I ask because tooday I had an unpleasant tooth extraction, which took about an hour and 15 minutes and had to be stopped in the middle so they could take x-rays to figure out what the deal was with the nerves in my tooth. This wasn’t surprising to me as a previous dentist, who was a professor at Tufts Dental School, used slides from the root canal he performed on me as a teaching tool. Apparently I have peculiar nerves in my teeth - too many, too long, all kinked and coiled. Not easy to deal with, in other words.
Anyway, I was calm and quiet throughout, just muttering a placid “uh-huh” whenever I was asked how I was doing, and at one point grunting because I was starting to feel pain (then they did another round of numbing, saying it wasn’t surprising that I was starting to feel something, due to how one nerve was much longer than they expected).
So, it was no fun, but sure as hell better than 19th century dentistry. My dentist is a sweet guy with a good bedside manner who has for years had the same helpful, and cheerful staff (which seems like a good sign). I trained my thoughts on beautiful hikes I took in the deserts of Egypt while enduring the surgery.

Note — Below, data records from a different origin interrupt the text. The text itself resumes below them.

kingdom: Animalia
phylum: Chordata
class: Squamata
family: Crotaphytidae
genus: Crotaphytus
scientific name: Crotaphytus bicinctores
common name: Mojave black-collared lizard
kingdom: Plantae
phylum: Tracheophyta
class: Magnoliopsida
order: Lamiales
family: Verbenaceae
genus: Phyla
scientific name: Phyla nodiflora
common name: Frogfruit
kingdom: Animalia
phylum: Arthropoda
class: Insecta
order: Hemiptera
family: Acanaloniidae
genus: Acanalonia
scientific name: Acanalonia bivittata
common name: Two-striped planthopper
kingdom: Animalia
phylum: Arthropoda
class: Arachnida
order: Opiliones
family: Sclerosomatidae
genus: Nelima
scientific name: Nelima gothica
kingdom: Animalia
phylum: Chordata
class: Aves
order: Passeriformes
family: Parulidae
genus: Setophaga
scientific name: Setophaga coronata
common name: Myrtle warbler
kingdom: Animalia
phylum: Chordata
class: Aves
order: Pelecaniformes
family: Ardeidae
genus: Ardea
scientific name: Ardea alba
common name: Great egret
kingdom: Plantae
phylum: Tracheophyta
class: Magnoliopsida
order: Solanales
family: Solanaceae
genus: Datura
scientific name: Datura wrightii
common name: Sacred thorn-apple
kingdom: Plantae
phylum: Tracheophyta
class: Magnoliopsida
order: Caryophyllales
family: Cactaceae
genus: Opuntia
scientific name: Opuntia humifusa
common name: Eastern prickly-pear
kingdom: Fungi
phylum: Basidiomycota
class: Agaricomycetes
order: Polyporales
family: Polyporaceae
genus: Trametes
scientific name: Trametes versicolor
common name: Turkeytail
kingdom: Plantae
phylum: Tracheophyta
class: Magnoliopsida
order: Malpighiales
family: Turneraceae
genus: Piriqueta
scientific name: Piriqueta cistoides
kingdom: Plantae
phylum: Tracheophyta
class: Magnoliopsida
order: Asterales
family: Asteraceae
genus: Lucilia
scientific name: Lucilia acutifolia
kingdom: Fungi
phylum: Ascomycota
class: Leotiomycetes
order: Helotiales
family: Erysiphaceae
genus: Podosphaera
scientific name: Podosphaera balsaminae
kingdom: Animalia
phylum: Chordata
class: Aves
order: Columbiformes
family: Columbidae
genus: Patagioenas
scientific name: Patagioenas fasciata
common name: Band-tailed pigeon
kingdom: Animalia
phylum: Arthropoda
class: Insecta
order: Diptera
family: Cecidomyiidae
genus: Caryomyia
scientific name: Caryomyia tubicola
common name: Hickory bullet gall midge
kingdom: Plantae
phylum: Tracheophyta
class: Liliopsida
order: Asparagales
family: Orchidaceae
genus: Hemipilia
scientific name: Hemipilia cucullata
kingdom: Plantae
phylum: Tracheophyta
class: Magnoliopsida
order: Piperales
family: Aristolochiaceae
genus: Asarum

Anyway, when it was finally over, the dentist and his assistant explicitly thanked me for being such a good patient. Now, I’m as susceptible to praise as the next person, so of course I was happy to hear that. But at the same time I wondered - and what else would I have done, exactly? No one likes protracted dental surgery, but you’d only make things worse if you screamed and cried and shook and wiggled around. The procedure would take longer and focusing on the discomfort would probably just make it hurt more.
Do people (other than the occasional outlier that crops up in any service-related field) really act out that badly at the dentist? I’m not especially brave or stoic, so it really surprises me to think I might have been an exceptionally good patient.